Um as far as Meadow, um, you know, we are we're having a great time right now. There's a renaissance in, I think, outdoor nationally, but certainly where we're operating, we're hitting on all eight cylinders, and we're having, we're actually we're having fun. It's a lot of fun to be successful. Um, and I think we're very traditional. You know, we are a 100% bulletin plant. We don't have any more, we don't have 30 sheets any longer. We have digitals, but the rest of our inventory are static, traditional static billboards. And I believe that um digital is great. We love our digitals, but statics will always be our bread and butter. They'll always keep the lights on and uh keep the doors open. Uh we at Meadow, we intend to continue to grow within our footprint and build. We've got a three, three-man real estate team that's out there looking for new locations all the time. That's the funnest part for me is building new billboards. Um, as an industry, uh digital, digital, digital. You hear a lot about that. I'm I agree with all that. Programmatic, I'm not so sure if that works for us.
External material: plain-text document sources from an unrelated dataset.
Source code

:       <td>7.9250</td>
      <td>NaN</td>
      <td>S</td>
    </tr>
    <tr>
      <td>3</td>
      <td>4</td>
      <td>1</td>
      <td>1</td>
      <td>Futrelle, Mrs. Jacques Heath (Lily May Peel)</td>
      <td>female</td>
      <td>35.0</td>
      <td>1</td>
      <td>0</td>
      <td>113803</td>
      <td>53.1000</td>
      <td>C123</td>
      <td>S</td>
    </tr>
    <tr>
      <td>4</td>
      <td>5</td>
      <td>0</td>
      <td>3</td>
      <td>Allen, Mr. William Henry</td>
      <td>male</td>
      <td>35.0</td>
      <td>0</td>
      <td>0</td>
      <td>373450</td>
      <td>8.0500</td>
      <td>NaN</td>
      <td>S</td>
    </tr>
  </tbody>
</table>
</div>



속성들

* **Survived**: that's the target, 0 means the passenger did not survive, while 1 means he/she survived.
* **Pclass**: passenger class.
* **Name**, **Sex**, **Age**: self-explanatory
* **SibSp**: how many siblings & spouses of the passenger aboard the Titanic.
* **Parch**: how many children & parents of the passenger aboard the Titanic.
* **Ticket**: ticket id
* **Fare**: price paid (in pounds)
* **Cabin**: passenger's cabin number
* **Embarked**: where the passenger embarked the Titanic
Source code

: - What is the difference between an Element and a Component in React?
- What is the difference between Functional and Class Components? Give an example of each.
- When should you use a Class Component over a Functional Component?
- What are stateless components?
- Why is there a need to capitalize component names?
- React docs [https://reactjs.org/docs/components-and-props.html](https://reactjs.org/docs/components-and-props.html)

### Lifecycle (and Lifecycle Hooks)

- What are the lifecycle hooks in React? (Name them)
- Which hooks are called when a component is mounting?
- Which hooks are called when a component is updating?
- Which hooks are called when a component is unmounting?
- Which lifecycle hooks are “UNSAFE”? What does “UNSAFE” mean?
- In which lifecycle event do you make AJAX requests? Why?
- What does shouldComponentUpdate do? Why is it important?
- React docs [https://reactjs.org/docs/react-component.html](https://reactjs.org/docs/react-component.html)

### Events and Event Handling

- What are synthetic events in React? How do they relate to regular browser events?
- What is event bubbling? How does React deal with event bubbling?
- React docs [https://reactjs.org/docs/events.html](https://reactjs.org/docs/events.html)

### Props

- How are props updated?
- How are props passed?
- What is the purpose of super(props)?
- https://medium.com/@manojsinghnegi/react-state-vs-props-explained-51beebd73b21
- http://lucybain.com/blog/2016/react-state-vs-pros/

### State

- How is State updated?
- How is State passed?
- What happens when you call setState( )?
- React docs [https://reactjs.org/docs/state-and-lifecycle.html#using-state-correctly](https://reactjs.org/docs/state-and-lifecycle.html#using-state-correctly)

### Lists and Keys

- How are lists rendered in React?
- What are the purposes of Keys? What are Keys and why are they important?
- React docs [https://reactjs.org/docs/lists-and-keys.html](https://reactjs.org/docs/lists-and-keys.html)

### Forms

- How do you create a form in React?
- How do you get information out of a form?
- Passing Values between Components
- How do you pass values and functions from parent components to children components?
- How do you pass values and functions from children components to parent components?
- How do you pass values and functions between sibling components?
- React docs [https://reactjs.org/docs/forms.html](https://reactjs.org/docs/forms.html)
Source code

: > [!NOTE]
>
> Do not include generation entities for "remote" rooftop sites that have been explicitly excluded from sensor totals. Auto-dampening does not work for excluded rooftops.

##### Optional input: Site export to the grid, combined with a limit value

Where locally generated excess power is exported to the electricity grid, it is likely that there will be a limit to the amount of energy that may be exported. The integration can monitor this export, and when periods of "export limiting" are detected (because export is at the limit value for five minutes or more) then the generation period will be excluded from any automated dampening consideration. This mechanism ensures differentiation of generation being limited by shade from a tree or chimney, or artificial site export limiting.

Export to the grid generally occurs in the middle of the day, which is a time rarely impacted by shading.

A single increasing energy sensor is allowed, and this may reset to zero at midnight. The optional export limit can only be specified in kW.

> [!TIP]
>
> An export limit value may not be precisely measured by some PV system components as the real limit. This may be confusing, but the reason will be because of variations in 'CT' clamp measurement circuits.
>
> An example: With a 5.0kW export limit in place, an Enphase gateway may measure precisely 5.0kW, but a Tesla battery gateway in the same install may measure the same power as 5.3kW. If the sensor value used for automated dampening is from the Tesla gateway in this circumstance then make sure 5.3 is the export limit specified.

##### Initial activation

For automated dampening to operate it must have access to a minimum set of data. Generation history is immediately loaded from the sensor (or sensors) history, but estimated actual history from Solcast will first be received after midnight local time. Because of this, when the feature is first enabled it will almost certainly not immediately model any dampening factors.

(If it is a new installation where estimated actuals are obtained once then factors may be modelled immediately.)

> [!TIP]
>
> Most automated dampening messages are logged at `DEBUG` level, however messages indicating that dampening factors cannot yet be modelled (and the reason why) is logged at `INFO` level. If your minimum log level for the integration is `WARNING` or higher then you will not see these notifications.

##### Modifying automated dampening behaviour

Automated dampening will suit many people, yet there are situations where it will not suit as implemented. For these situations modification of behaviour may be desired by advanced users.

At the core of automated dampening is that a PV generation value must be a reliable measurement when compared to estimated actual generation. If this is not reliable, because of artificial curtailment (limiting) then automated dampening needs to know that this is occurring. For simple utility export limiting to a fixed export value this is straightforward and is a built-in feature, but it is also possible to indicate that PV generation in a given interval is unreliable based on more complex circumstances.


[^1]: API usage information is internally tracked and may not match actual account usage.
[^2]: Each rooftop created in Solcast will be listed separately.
Uh we have a different model. You know, we sell our digits on 12-month contracts. So we don't usually have a spot out there that we can sell to somebody for four weeks. Um, but I'm, you know, that works for other people. This is this works for us. I'm not saying that's what everybody should do. Um, I think the industry is, again, is is poised really well right now. Um we're we're the you know, in real life, that whole thing, where we're the only me advertising medium that is out there that people see and can touch and they know it's real. Uh I think we're the future is bright, Jim.

SPEAKER_00

I couldn't agree more. I mean, if you look at the way billboard advertising has done over the years, traditionally you'll see peaks and valleys, you'll see where it'll hit a slump for a while, but it always seems to come back twice as much as what it was when it dropped. So it's one of those things I think that if the players out there do all the right things, and I I'm not saying this just because I'm sitting in your office here in the Dells, but I think Meadow checks every box as doing the right thing when it comes to business safety, uh, the work-life balance that you have with people, the true concern you have with your employees and the way that they are part of your extended family. Um I'm just gonna say if somebody is looking for a job and they want to go to one of the best places that I've ever seen, go to the Meadow website and see if there's any careers that you uh could match up to here. That's awesome. Thank you, Jim. Anyway, well, I appreciate the time and I hope everyone enjoyed this. And I look forward to future interviews with you, maybe, and some of your other folks to get your take on different things within the industry. We'd love to do that. With that, this is Jim Pogue, the safety guy, and I will talk to you on the next edition.